PALERMO. Dopo il suicidio del marito Carlo Gregoli in carcere, Adele Velardo è rimasta l'unica indagata per l'omicido di Vincenzo Bontà e Giuseppe Vela, uccisi a Villagrazia di Palermo il 3 marzo scorso. Adesso è stata rinviata a giudizio e il processo comincerà il 10 aprile davanti alla seconda sezione della corte d'assise di Palermo.
L'accusa ipotizzata dal pm Claudio Camilleri è di omicidio volontario premeditato. La donna, che si è sempre dichiarata innocente, è caduta nello sconforto dopo il suicidio del marito. Proprio a causa della depressione, a dicembre il gip Lorenzo Jannelli le ha concesso gli arresti domiciliari dopo 9 mesi di detenzione in carcere. A chiedere la sostituzione della misura cautelare sono stati gli avvocati della donna, Marco Clementi e Paolo Grillo.
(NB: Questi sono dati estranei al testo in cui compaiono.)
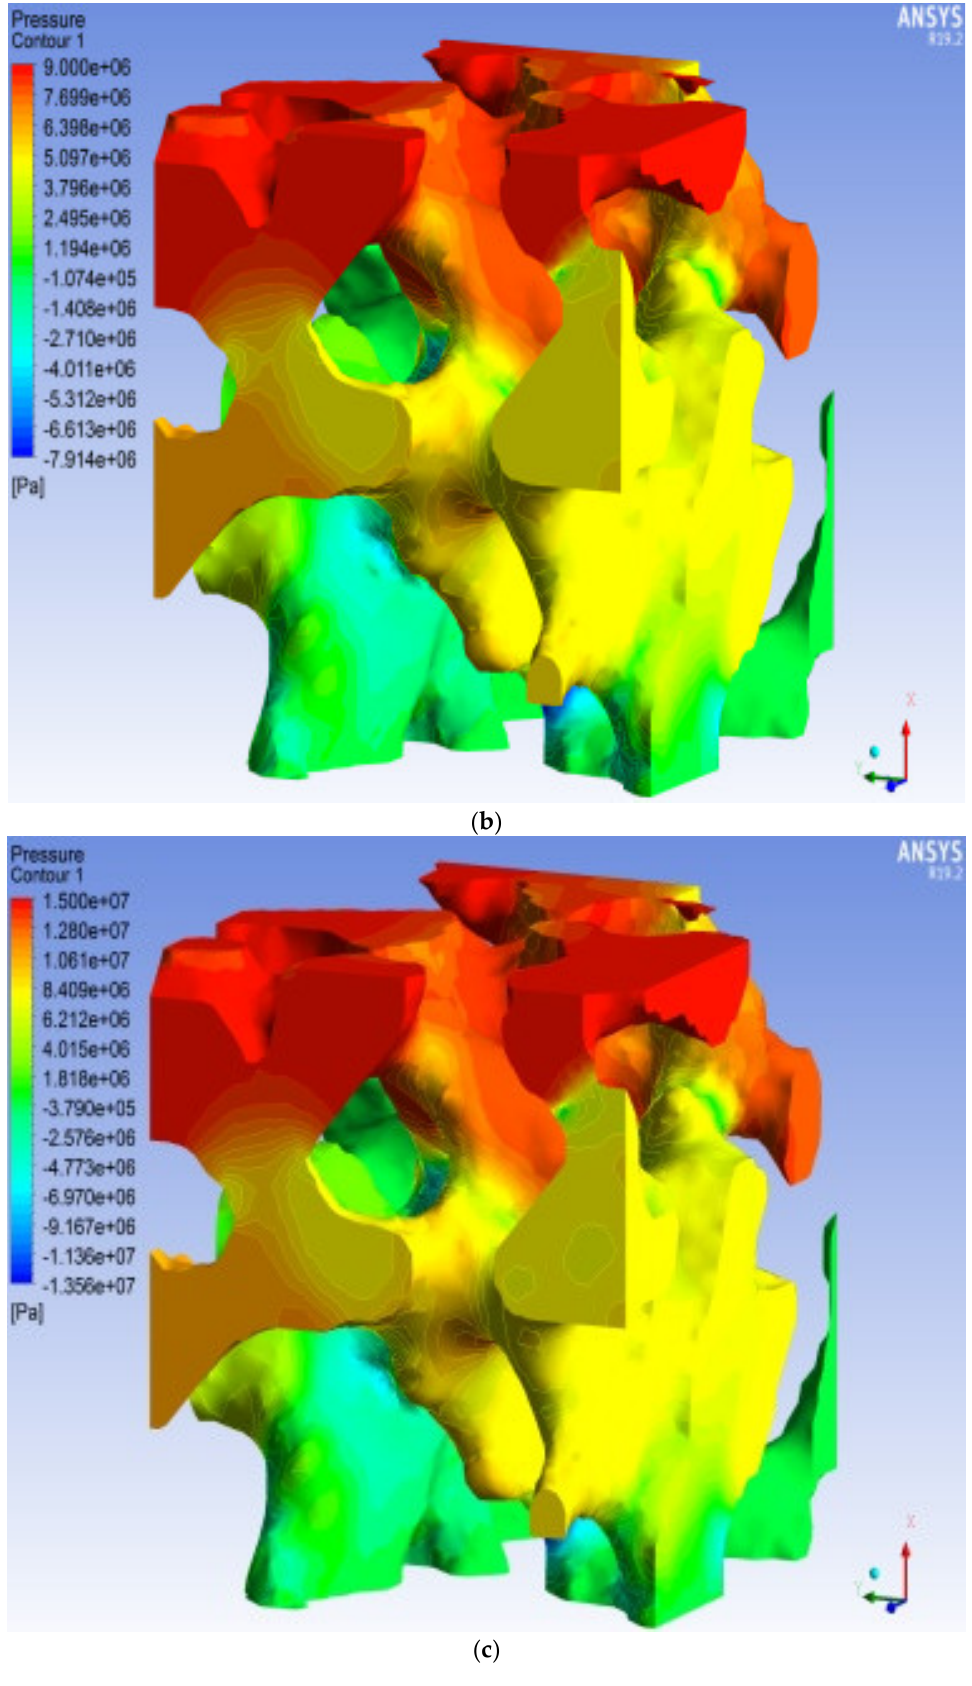
Figure 7. Pressure cloud diagram of the X direction entrance under different pressures.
Secondo la ricostruzione degli investigatori della squadra mobile avrebbero ucciso Vincenzo Bontà, proprietario del terreno di fronte alla loro villa, insieme al bracciante Giuseppe Vela, per un presunto furto d’acqua anche se il movente non è chiaro. Il delitto si consumò in strada, in via Falsomiele, proprio a pochi passi dalla villa dei Gregoli.
La coppia in casa aveva diverse armi. A portare gli inquirenti, inizialmente indirizzati sull'omicidio mafioso visto che Bontà era genero di un noto capomafia, Giovanni Bontade, alla coppia di insospettabili furono le immagini di una telecamera piazzata nella zona del delitto e le rivelazioni di un testimone oculare. Un ignaro passante che ha prima udito le esplosioni, poi dallo specchietto retrovisore dell'auto su cui viaggiava ha assistito alla fase finale del delitto: quella in cui Gregoli avrebbe sparato alla nuca a Bontà, già ferito e inerme a terra. Dalle analisi, effettuate dalla squadra mobile di Palermo diretta da Rodolfo Ruperti, è emerso che su un bossolo trovato a terra c'era il dna di Gregoli.